Finite mixture-of-gamma distributions: estimation, inference, and model-based clustering

• Published in: Advances in data analysis and classification Vol. 13; no. 4; pp. 1053 - 1082
• Main Authors: Young, Derek S., Chen, Xi, Hewage, Dilrukshi C., Nilo-Poyanco, Ricardo
• Format: Journal Article
• Language: English
• Published: Berlin/Heidelberg Springer Berlin Heidelberg 01.12.2019; Springer Nature B.V
• Subjects: Algorithms; Chemistry and Earth Sciences; Clustering; Computer Science; Computer simulation; Data Mining and Knowledge Discovery; Economic models; Economics; Finance; Habituation (learning); Health Sciences; Humanities; Inference; Insurance; Law; Management; Mathematics and Statistics; Maximum likelihood estimation; Medicine; Physics; Regular Article; Skewed distributions; Statistical Theory and Methods; Statistics; Statistics for Business; Statistics for Engineering; Statistics for Life Sciences; Statistics for Social Sciences; Starting values; Mixturegram; Identifiability; Finite mixture models; 62P15; ECM algorithms; 62H30; Multivariate Gaussian copula; 62F03
• ISSN: 1862-5347; 1862-5355
• DOI: 10.1007/s11634-019-00361-y

Finite mixtures of (multivariate) Gaussian distributions have broad utility, including their usage for model-based clustering.
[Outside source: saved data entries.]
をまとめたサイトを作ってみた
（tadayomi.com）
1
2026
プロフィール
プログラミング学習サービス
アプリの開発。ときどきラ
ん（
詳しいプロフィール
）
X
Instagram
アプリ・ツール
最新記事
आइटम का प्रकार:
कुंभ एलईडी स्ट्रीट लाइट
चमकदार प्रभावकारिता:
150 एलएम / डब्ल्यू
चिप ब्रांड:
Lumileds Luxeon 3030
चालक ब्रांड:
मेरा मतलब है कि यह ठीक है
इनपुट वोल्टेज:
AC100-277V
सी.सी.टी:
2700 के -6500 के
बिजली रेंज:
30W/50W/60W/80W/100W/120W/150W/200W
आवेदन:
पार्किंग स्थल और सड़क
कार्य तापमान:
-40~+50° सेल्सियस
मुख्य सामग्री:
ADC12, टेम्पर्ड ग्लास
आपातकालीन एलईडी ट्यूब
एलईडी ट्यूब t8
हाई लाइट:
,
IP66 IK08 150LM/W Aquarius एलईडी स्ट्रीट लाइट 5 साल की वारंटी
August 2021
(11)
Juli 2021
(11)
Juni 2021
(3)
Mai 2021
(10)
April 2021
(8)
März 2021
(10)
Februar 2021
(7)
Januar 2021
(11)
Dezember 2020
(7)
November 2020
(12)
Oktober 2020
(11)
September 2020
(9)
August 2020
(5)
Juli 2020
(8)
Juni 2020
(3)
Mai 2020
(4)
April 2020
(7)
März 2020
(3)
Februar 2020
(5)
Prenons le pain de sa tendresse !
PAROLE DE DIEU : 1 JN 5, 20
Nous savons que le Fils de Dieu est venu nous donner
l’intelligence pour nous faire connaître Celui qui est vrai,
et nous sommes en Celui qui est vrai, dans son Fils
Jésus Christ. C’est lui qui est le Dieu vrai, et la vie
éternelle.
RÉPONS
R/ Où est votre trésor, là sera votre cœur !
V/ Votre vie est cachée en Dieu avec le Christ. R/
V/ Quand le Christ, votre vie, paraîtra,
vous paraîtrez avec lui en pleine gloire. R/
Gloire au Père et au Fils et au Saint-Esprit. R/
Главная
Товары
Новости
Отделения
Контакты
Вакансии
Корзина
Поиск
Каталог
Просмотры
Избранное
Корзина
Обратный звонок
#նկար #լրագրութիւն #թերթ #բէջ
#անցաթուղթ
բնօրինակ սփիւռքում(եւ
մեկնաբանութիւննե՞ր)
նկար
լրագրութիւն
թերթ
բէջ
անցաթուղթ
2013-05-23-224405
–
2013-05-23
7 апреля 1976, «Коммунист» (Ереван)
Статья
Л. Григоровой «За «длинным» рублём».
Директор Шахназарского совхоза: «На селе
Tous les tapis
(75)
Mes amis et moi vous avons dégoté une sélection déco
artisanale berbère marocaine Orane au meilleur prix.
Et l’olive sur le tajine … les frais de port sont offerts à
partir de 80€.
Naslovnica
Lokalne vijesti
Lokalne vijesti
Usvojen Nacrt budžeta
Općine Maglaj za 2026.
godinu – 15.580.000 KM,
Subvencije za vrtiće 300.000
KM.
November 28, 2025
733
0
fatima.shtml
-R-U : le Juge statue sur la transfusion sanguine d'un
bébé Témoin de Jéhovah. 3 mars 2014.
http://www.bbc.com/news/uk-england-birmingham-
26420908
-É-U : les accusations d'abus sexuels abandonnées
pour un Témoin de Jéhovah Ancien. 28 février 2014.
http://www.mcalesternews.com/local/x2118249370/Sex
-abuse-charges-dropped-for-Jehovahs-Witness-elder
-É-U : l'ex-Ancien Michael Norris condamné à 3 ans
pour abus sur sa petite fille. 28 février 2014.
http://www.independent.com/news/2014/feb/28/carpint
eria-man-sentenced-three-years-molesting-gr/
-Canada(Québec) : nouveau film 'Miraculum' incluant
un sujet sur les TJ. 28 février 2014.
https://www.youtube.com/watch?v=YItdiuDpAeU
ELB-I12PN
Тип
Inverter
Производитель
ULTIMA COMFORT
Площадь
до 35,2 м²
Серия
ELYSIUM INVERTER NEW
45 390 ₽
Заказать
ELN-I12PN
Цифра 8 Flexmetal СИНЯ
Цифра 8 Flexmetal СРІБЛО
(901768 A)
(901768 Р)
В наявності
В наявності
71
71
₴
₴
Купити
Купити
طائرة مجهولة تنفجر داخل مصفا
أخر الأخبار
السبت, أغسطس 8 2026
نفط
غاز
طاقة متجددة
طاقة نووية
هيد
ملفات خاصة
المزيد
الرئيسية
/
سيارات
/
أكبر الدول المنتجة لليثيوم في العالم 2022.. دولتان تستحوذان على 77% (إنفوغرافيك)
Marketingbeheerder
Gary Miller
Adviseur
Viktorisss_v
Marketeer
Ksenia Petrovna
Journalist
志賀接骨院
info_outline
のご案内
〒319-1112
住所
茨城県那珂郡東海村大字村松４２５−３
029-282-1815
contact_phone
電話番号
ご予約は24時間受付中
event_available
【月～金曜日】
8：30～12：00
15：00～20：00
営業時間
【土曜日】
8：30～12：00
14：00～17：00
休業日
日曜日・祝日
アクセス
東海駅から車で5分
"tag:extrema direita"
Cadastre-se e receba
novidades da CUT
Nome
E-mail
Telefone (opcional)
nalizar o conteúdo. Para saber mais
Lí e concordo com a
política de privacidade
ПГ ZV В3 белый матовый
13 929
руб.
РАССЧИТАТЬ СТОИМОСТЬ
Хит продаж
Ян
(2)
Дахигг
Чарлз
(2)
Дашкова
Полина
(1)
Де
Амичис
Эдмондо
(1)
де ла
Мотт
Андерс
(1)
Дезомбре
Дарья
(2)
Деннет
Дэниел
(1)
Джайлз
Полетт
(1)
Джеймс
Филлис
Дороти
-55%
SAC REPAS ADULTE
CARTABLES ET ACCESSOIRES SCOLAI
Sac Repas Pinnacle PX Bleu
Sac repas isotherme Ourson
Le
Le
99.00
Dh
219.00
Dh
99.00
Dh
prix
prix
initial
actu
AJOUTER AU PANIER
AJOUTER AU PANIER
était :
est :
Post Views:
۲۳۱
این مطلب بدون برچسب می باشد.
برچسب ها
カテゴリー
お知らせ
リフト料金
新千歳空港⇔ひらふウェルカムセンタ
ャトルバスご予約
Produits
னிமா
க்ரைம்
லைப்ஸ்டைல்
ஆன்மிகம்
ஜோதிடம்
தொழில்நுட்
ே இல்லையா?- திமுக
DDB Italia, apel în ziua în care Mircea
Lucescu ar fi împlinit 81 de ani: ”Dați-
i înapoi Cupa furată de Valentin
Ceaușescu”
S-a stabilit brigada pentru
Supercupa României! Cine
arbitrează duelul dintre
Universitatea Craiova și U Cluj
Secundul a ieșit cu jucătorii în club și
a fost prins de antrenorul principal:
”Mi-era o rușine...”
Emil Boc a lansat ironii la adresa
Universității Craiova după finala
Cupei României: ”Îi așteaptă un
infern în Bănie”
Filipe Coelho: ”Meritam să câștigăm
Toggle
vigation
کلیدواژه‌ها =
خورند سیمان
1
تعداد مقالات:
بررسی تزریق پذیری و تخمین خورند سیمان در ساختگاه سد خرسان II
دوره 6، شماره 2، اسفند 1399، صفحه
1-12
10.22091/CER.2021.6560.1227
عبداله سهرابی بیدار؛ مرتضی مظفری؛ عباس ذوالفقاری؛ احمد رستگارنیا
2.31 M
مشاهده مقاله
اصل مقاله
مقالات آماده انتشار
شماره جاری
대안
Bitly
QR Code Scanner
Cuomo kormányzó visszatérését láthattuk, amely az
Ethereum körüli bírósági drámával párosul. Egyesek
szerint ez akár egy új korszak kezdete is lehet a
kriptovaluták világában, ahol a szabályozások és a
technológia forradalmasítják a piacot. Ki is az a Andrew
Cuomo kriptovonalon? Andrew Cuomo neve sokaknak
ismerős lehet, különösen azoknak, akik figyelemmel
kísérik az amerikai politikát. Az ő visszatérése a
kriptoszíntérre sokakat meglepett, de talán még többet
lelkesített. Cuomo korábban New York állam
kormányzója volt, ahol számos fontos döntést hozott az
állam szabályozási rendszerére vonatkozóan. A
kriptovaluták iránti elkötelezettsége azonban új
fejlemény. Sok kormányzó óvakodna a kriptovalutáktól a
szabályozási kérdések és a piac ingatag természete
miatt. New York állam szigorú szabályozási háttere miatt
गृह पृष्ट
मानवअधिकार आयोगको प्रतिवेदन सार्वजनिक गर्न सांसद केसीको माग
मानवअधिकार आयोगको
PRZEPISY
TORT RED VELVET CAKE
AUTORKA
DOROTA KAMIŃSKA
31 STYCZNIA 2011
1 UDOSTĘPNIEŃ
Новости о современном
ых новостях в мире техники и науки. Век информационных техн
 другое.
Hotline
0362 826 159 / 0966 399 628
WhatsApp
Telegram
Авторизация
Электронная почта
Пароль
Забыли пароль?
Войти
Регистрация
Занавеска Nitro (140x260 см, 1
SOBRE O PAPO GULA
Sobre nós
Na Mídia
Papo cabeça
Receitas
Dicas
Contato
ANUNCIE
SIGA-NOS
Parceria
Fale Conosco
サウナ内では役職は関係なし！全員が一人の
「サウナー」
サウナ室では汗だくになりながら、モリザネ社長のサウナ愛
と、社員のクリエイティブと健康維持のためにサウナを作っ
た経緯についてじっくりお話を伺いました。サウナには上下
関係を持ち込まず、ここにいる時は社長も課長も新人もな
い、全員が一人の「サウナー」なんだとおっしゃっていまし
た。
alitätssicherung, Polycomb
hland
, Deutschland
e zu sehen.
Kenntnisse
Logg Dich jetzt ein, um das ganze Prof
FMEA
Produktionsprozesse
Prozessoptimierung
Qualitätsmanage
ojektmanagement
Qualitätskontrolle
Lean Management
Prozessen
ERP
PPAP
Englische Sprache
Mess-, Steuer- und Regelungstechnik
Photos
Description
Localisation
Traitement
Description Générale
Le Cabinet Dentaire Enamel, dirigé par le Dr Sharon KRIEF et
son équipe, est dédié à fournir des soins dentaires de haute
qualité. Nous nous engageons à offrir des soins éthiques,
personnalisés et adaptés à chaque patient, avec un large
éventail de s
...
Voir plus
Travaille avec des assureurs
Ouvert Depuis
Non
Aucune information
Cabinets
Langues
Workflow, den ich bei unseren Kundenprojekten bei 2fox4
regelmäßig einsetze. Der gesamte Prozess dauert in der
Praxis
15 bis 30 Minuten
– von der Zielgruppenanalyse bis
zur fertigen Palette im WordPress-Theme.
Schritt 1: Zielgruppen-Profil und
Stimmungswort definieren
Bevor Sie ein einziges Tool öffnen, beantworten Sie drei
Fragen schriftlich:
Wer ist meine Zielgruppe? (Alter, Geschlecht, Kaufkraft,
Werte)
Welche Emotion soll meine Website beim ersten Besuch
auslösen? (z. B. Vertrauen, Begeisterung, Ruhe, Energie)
There is increasing recognition of mixtures of asymmetric distributions as powerful alternatives to traditional mixtures of Gaussian and mixtures of t distributions. The present work contributes to that assertion by addressing some facets of estimation and inference for mixtures-of-gamma distributions, including in the context of model-based clustering. Maximum likelihood estimation of mixtures of gammas is performed using an expectation–conditional–maximization (ECM) algorithm. The Wilson–Hilferty normal approximation is employed as part of an effective starting value strategy for the ECM algorithm, as well as provides insight into an effective model-based clustering strategy. Inference regarding the appropriateness of a common-shape mixture-of-gammas distribution is motivated by theory from research on infant habituation. We provide extensive simulation results that demonstrate the strong performance of our routines as well as analyze two real data examples: an infant habituation dataset and a whole genome duplication dataset.